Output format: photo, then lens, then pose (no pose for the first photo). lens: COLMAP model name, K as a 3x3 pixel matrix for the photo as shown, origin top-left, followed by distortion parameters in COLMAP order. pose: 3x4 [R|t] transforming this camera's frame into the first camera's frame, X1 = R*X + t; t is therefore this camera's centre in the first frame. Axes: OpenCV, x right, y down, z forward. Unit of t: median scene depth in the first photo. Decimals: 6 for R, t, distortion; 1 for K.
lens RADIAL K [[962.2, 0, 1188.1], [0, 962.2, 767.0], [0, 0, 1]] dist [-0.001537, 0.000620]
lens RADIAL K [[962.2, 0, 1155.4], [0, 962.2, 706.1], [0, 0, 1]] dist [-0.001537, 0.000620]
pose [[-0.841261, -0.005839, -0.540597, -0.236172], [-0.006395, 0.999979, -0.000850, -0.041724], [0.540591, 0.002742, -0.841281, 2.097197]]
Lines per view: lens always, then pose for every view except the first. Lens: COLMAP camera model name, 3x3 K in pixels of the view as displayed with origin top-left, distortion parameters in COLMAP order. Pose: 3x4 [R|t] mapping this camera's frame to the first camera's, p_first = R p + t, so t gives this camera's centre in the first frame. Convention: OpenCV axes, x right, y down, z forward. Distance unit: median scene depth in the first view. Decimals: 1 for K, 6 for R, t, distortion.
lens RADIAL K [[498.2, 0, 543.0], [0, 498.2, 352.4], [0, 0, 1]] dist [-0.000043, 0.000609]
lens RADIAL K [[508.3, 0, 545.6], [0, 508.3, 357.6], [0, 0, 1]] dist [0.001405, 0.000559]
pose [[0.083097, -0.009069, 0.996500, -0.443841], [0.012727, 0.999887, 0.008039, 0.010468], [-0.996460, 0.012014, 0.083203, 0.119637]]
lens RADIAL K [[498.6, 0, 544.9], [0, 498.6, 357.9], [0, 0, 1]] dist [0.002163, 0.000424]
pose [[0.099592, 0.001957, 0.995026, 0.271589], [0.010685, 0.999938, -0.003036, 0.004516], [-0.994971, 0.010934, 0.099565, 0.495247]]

Directions for this task – Set down once more, unchanged, the data from the line containing "Lines per view: lens" up to and including the line containing "dist [-0.000043, 0.000609]".

Task result –
Lines per view: lens always, then pose for every view except the first. Lens: COLMAP camera model name, 3x3 K in pixels of the view as displayed with origin top-left, distortion parameters in COLMAP order. Pose: 3x4 [R|t] mapping this camera's frame to the first camera's, p_first = R p + t, so t gives this camera's centre in the first frame. Convention: OpenCV axes, x right, y down, z forward. Distance unit: median scene depth in the first view. Decimals: 1 for K, 6 for R, t, distortion.
lens RADIAL K [[498.2, 0, 543.0], [0, 498.2, 352.4], [0, 0, 1]] dist [-0.000043, 0.000609]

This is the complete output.